Re: Haskell 1.4 and Unicode

1997-11-10 Thread Hans Aberg

  I think that we are perhaps getting a little off-topic now, but Unicde
will clearly help forward computing, so perhaps it can continue a few more
postings. :-)

At 17:45 +0100 97/11/10, Kent Karlsson [EMAIL PROTECTED] wrote:
>   Let me reiterate:
>   Unicode is ***NOT*** a glyph encoding!
...
>and never will be.  The same character can be displayed as
>a variety of glyphs, depending not only of the font/style,
>but also, and this is the important point, on the characters
>surrounding a particular instance of the character.  Also,
>a sequence of characters can be displayed as a single glyph,
>and a character can be displayed as a sequence of glyphs.
>Which will be the case, is often font dependent.

  According to my Merriam Webster's dictionary a glyph is "a symbol that
conveys nonverbal information". So I am not sure, what is wrong with
viewing Unicode as a collection of glyphs? :-)

>I would be interested in knowing why you think
>"the idea of it as a character encoding thoroughly
>breaks down in a mathematical context".  Deciding
>what gets encoded as a character is more an
>international social process than a mathematical
>process...

>PPS I don't know what you mean by "semantics of glyphs"

  A symbol (or character) is roughly a graphical entity used to convey
semantic information; this is different from an illustration, which is a
graphical entity which uses certain semantic information as input, but from
which that semantic information may not be (fully) extractable.

  For example, in Unicode, the Latin letters which diacritical marks are
classified; this is reasonable, because European languages languages have
fixed sets of letter symbols.

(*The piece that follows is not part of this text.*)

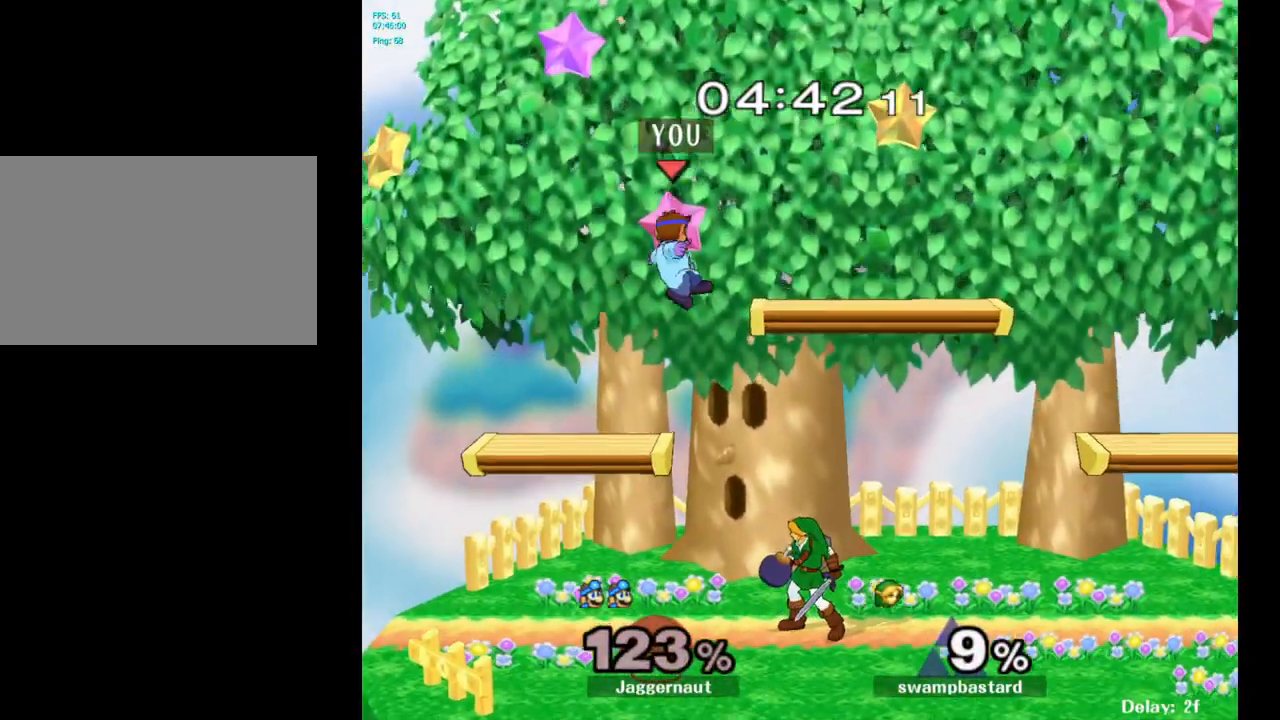
{"buttons": ["Y", "R1"], "left_stick": "down-right", "right_stick": "center", "events": [[167, "Y", "down"], [300, "left_stick", "down-right"], [383, "R1", "down"]]}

But in mathematics, this is usually
semantically wrong; a diacritical mark usually an alteration of the symbol
to which it applies. Another example, Unicode has exponential digits
"^1",...,"^0", but using that is mathematically wrong because 10^1^2 (as
you have to write in Unicode) is not the same thing as 10^{12}. In
languages, changing the style of a glyph usually does not alter its
semantic information, but in math, it usually does. Sometimes the Unicode
mathematical glyphs are classified as graphical entities, sometimes as
mathematical quantities.

  So Unicode is not sufficently coherent and comprehensive, in order to
suffice as a math symbol encoding. (I do not claim the problem is easy to
solve.)

  In fact, there are some other protocols underway studying this problem,
and which may interact with Unicode in the future: One is MathML, another
is the LaTeX3 math-encoding project. It is quite difficult findong good
classifications of math glyphs; I have great respect for those working with
that.

  Hans Aberg
  * Email: Hans Aberg 
  * AMS member listing: 







Re: Haskell 1.4 and Unicode

1997-11-10 Thread Ron Wichers Schreur

Carl R. Witty wrote (to the Haskell mailing list):
 
> [..]
> The Report could give up and say that column numbers in the
> presence of \u escapes are explicitly implementation-defined.
> [..]
> [This] sounds pretty bad (effectively prohibiting layout in portable
> programs using Unicode characters);

I do agree that an implementation defined rule is undesirable, but
it is possible to write portable programs with the layout rule. Just
make sure you only use tabs at the beginning of a line.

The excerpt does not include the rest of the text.